Material and methods: SLIC detects refraction of light beamed through a particulate-containing solution. Bacteria in solution refract light and can be recorded in real-time with yet unmatched sensitivity (102 CFU/mL). As recently published, SLIC can monitor growth of bacteria isolated from patient material and its inhibition by antibiotics. We tailored antibiotic panels to determine the class of infective microbe and clinically relevant susceptibilities. In this follow-up study, we optimized our method for direct use of primary peri-operative synovial fluid and tissue from periprosthetic joint infection (PJI) patients. We implemented enzymatic and chemical treatments of these complex primary samples to reduce time to positivity for detection of microbial growth, without affecting the activity of our selected antibiotics. Finally, we tested our antibiotic panels (that cover most clinically used classes, allow MRSA- and MRGN-classification and classification of the virulent microbe) against PJI primary samples.
Results: As we have published, SLIC can accurately and reproducibly measure dose-dependent inhibitory or bacteriolytic antibiotic effects and thus provide an antibiotic susceptibility profile of an isolated and pre-cultured bacterium within 90 minutes. In the current follow-up study, we were able to transfer our findings to primary samples. We show that SLIC can reliably differentiate infected from uninfected samples within a few hours, allowing real-time detection of an infection without the need for prior microbial isolation and culture. Time to positivity could be further reduced by enzymatic and chemical pre-treatment. Strikingly, we could monitor antibiotic activity reliably and accurately in both infected joint fluid and periprosthetic tissue, rapidly providing antibiogram-like data.

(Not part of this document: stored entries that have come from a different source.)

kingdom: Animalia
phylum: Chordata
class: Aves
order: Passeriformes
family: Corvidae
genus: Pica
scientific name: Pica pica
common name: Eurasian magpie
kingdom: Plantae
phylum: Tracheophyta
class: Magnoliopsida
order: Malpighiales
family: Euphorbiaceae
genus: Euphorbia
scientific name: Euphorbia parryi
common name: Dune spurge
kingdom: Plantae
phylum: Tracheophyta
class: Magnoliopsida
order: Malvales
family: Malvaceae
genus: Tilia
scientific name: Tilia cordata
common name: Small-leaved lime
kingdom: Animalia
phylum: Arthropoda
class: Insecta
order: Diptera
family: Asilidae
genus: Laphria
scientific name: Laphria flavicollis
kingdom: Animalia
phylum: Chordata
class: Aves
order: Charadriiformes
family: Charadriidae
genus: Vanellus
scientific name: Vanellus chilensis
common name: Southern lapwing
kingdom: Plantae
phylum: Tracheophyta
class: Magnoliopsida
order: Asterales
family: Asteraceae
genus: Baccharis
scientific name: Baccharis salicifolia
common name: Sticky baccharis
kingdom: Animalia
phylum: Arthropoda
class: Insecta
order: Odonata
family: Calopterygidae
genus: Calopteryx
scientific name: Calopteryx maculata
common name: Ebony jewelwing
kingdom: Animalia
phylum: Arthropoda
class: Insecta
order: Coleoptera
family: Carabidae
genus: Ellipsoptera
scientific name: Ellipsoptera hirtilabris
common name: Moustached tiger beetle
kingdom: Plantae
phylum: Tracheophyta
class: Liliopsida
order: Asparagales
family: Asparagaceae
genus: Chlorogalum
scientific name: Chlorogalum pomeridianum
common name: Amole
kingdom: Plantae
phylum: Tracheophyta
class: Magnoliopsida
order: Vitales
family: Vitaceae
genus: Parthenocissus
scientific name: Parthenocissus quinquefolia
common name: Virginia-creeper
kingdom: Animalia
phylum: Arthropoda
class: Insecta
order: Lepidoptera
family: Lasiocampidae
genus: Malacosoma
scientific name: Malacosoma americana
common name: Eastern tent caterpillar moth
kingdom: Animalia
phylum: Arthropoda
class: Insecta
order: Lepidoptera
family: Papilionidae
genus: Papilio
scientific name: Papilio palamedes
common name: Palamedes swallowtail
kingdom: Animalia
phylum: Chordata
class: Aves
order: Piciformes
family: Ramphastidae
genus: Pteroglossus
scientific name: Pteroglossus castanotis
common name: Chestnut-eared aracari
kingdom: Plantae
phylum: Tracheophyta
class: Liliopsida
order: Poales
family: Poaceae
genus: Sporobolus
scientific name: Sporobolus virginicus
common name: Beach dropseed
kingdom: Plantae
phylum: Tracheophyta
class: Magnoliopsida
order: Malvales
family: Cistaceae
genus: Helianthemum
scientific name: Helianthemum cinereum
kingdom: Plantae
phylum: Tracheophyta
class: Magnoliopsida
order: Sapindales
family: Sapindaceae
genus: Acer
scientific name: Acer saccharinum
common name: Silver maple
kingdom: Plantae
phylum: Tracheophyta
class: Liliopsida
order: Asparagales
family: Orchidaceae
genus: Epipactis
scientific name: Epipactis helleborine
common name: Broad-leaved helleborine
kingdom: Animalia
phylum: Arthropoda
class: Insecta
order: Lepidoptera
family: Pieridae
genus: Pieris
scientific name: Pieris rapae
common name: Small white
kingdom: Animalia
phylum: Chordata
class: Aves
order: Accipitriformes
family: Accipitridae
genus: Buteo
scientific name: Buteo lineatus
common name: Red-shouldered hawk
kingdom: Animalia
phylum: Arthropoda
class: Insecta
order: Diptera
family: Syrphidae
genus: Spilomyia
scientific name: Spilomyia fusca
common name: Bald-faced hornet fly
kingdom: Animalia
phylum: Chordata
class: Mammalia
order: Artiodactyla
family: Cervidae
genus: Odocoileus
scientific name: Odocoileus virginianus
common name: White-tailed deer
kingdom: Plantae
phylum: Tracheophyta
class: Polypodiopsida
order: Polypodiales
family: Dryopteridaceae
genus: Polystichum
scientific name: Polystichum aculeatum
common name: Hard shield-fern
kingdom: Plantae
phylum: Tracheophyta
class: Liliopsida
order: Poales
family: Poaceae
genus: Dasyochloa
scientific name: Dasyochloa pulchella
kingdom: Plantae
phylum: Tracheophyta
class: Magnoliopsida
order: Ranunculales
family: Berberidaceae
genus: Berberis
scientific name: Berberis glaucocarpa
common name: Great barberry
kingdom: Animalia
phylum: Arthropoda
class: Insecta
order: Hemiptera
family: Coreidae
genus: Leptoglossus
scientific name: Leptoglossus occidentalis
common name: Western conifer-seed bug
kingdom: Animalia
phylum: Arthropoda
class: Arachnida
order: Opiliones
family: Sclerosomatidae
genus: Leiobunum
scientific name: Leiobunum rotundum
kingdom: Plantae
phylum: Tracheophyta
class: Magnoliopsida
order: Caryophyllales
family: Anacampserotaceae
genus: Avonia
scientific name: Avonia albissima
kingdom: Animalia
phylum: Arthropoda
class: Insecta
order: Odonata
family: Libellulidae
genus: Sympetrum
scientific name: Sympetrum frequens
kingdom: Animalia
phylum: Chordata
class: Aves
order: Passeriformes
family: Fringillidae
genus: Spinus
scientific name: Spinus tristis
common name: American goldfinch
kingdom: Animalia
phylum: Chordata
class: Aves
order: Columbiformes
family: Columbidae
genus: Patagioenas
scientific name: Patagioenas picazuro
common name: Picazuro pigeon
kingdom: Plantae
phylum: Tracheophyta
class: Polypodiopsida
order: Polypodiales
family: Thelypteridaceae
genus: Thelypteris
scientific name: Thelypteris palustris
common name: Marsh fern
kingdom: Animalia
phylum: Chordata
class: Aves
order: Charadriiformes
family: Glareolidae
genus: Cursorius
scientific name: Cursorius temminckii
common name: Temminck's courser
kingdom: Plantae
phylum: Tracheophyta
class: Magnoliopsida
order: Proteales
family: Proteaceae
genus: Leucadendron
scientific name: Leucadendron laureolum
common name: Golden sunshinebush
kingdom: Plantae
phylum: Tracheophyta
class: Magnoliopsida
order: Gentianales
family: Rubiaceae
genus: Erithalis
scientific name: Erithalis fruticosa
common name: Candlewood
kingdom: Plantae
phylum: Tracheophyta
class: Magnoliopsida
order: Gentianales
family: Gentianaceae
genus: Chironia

Discussion and conclusions: This new approach could accelerate diagnostic procedures by avoiding the need for isolation and culture of the infecting microbe. The battle against multi-resistant bacteria calls for faster reliable means of diagnosis to reduce untargeted empirical antibiosis and thus improve patient outcome. Our SLIC-based method presents a strong option to target both of these aspects, delivering reliable antibiotic susceptibility statements in far shorter time than current microbiology standards.